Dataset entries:
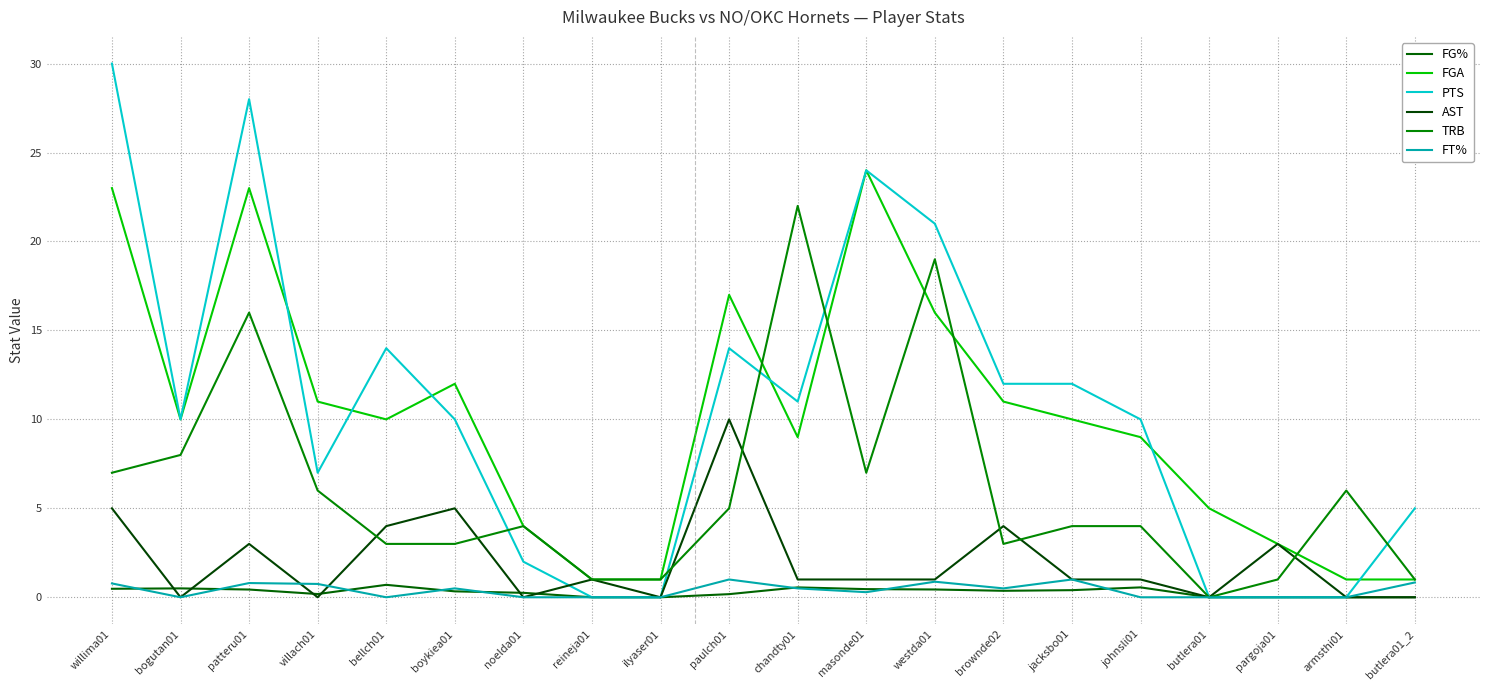

Reading left to right, transcribe all the data shown in this chart.

FG%: 0.5	0.5	0.4	0.2	0.7	0.3	0.2	0.0	0.0	0.2	0.6	0.5	0.4	0.4	0.4	0.6	0.0	0.0	0.0	0.0
FGA: 23.0	10.0	23.0	11.0	10.0	12.0	4.0	1.0	1.0	17.0	9.0	24.0	16.0	11.0	10.0	9.0	5.0	3.0	1.0	1.0
PTS: 30.0	10.0	28.0	7.0	14.0	10.0	2.0	0.0	0.0	14.0	11.0	24.0	21.0	12.0	12.0	10.0	0.0	0.0	0.0	5.0
AST: 5.0	0.0	3.0	0.0	4.0	5.0	0.0	1.0	0.0	10.0	1.0	1.0	1.0	4.0	1.0	1.0	0.0	3.0	0.0	0.0
TRB: 7.0	8.0	16.0	6.0	3.0	3.0	4.0	1.0	1.0	5.0	22.0	7.0	19.0	3.0	4.0	4.0	0.0	1.0	6.0	1.0
FT%: 0.8	0.0	0.8	0.8	0.0	0.5	0.0	0.0	0.0	1.0	0.5	0.3	0.9	0.5	1.0	0.0	0.0	0.0	0.0	0.8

= YOUR INSTRUCTIONS =
Show each line from the dataset entries above that contains the word "chart", copied in full.

= OUTPUT OF THE TASK =
Reading left to right, transcribe all the data shown in this chart.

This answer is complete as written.